We calculate a distribution over prediction errors by subtracting the observed value at \(t_{\bullet }\) for all non-eclipse days from the corresponding estimates:

$$ PE = \hat{Y}_{d_{\circ }t_{\bullet }} - X_{d_{\circ }t_{\bullet }}. $$

In the ‘average’ type approach, the regression’s target are the observations \(X_{d_{\bullet }t_{\circ }}\) and information from \(t_{\bullet }\) never enters the calculations. We can hence think of all observation-prediction pairs for the eclipse as a test set and compute statistics on \(PE\) in the same way as we would on the observations themselves.

The ‘smoothing’ type regression is a standard setup where targets \(X_{d_{\circ }t_{\bullet }}\) and estimates \(\hat{Y}_{d_{\circ }t_{\bullet }}\) are paired, and we can use cross-validation to divide the date dimension \(d\) into training and test sets. Since we operate with approximately 4 years of data, we use 4-fold cross-validation, such that the test sets consist of roughly a full year of data. The distribution of \(PE\) is taken to be the set of its values for all days \(d_{\circ }\) calculated whenever a given day is in a test set.
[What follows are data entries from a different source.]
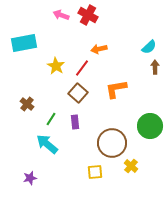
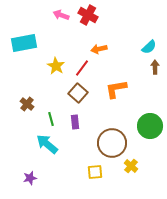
green line: rotated 48 degrees counterclockwise
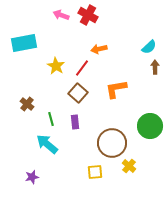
yellow cross: moved 2 px left
purple star: moved 2 px right, 1 px up
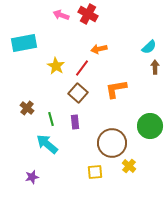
red cross: moved 1 px up
brown cross: moved 4 px down
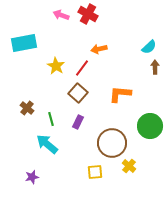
orange L-shape: moved 4 px right, 5 px down; rotated 15 degrees clockwise
purple rectangle: moved 3 px right; rotated 32 degrees clockwise
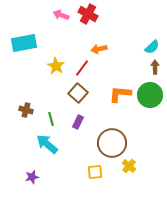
cyan semicircle: moved 3 px right
brown cross: moved 1 px left, 2 px down; rotated 24 degrees counterclockwise
green circle: moved 31 px up
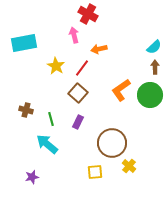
pink arrow: moved 13 px right, 20 px down; rotated 56 degrees clockwise
cyan semicircle: moved 2 px right
orange L-shape: moved 1 px right, 4 px up; rotated 40 degrees counterclockwise
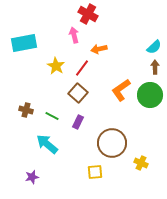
green line: moved 1 px right, 3 px up; rotated 48 degrees counterclockwise
yellow cross: moved 12 px right, 3 px up; rotated 16 degrees counterclockwise
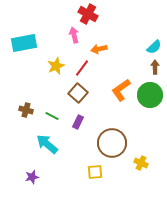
yellow star: rotated 18 degrees clockwise
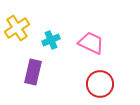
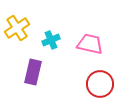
pink trapezoid: moved 1 px left, 1 px down; rotated 12 degrees counterclockwise
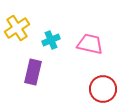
red circle: moved 3 px right, 5 px down
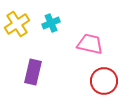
yellow cross: moved 4 px up
cyan cross: moved 17 px up
red circle: moved 1 px right, 8 px up
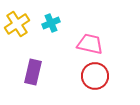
red circle: moved 9 px left, 5 px up
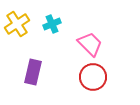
cyan cross: moved 1 px right, 1 px down
pink trapezoid: rotated 32 degrees clockwise
red circle: moved 2 px left, 1 px down
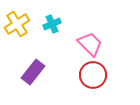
purple rectangle: rotated 25 degrees clockwise
red circle: moved 2 px up
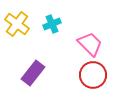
yellow cross: rotated 20 degrees counterclockwise
purple rectangle: moved 1 px down
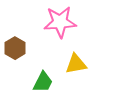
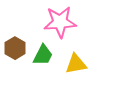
green trapezoid: moved 27 px up
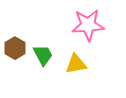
pink star: moved 28 px right, 3 px down
green trapezoid: rotated 55 degrees counterclockwise
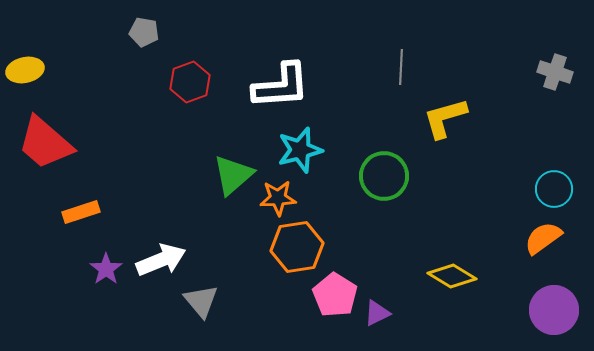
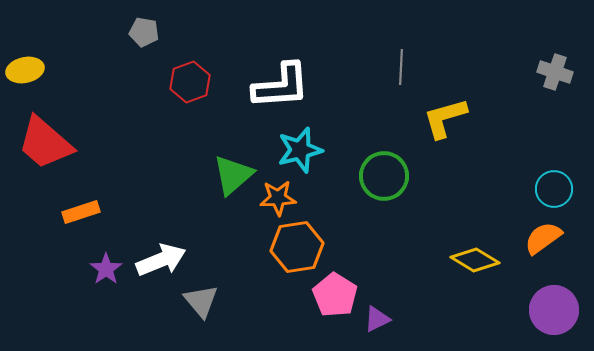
yellow diamond: moved 23 px right, 16 px up
purple triangle: moved 6 px down
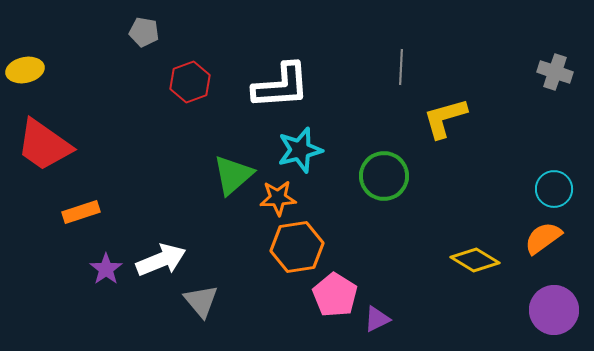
red trapezoid: moved 1 px left, 2 px down; rotated 6 degrees counterclockwise
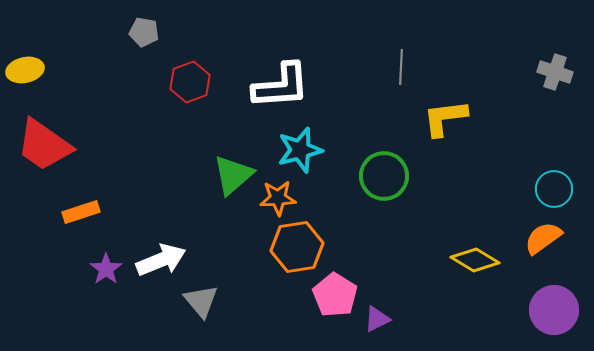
yellow L-shape: rotated 9 degrees clockwise
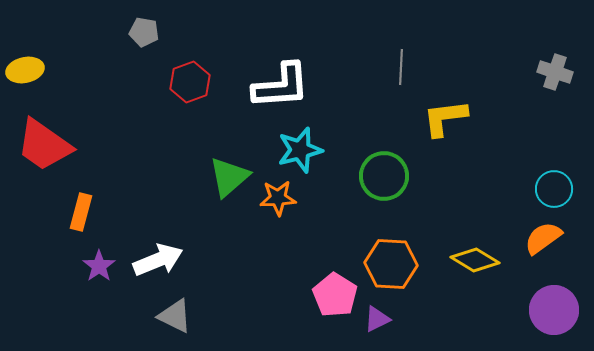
green triangle: moved 4 px left, 2 px down
orange rectangle: rotated 57 degrees counterclockwise
orange hexagon: moved 94 px right, 17 px down; rotated 12 degrees clockwise
white arrow: moved 3 px left
purple star: moved 7 px left, 3 px up
gray triangle: moved 26 px left, 15 px down; rotated 24 degrees counterclockwise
The final estimate of the variable’s eclipse-unaffected value at the day of the eclipse is calculated from all days \(d_{\circ }\).

The lasso, which we apply to both regression problems, is a regularised regression whose loss function contains a \(\ell ^1\) penalty on the vector of regression coefficients \(\beta \). It is this form of the penalty that leads to the coefficients for less influential predictors to be set to zero, and thereby to subset selection54. The penalty is scaled by a hyperparameter, denoted \(\alpha \) here, which controls how many predictors are culled: the larger the value of \(\alpha \), the more coefficients become zero, and the lower the resulting model complexity. We choose its value by approximately minimising a root mean square test error (RMSE) computed by averaging \(PE^2\) over \(t_{\bullet }\) and \(d_{\circ }\). The regression estimate itself is not overly sensitive to the precise value of \(\alpha \), and so we simply choose a single value that is approximately optimal for a number of meteorological stations (see Table 3).

Table 3 Values and types of the hyperparameters for the different estimation methods described.

We compare the lasso estimates with estimates based on simple averaging and smoothing. For the averaging, the data matrix’s date dimension is first ordered according to the mean square difference over times \(t_{\circ }\) between each day and eclipse day. Then, the \(N\) closest days, in this Euclidean distance sense, are averaged. A lower value of \(N\) corresponds to a larger value of \(\alpha \) (stronger regularisation and fewer non-zero coefficients). As with \(\alpha \), we select a value for \(N\) which approximately minimizes the average test error over all stations.

For smoothing, we use local linear and quadratic regression with a Gaussian kernel54. The period \(t_{\bullet }\) is removed before the smoothing estimate is computed and the resulting gap filled in by the estimate. The governing parameter for local regressions is a length scale, which is again fit by approximately minimizing the average test error over all stations.

An additional regression type, linear Bayesian regression with automatic relevance determination (ARD), is applied to the smoothing problem. The prediction error is here estimated in the form of a full predictive distribution rather than empirically for a point estimate. Since the eclipse period \(t_{\bullet }\) is what we want to compute any errors for and the average type regression does not use it as a target, the Baysian regression does not really provide any useful information in this case. ARD regularises complexity by pruning predictors whose distributions’ precision \(\lambda \) (the inverse of the standard deviation) exceeds a threshold value55. In contrast to the lasso, however, the numerical value of this threshold has almost no effect on the results and can be left at a default setting (see Table 3). Note, however, that the implementation used60 supposes Gaussian distributions for both the data and the regression coefficients (and therefore also the predictive error distribution), an assumption that is only approximately valid in our case.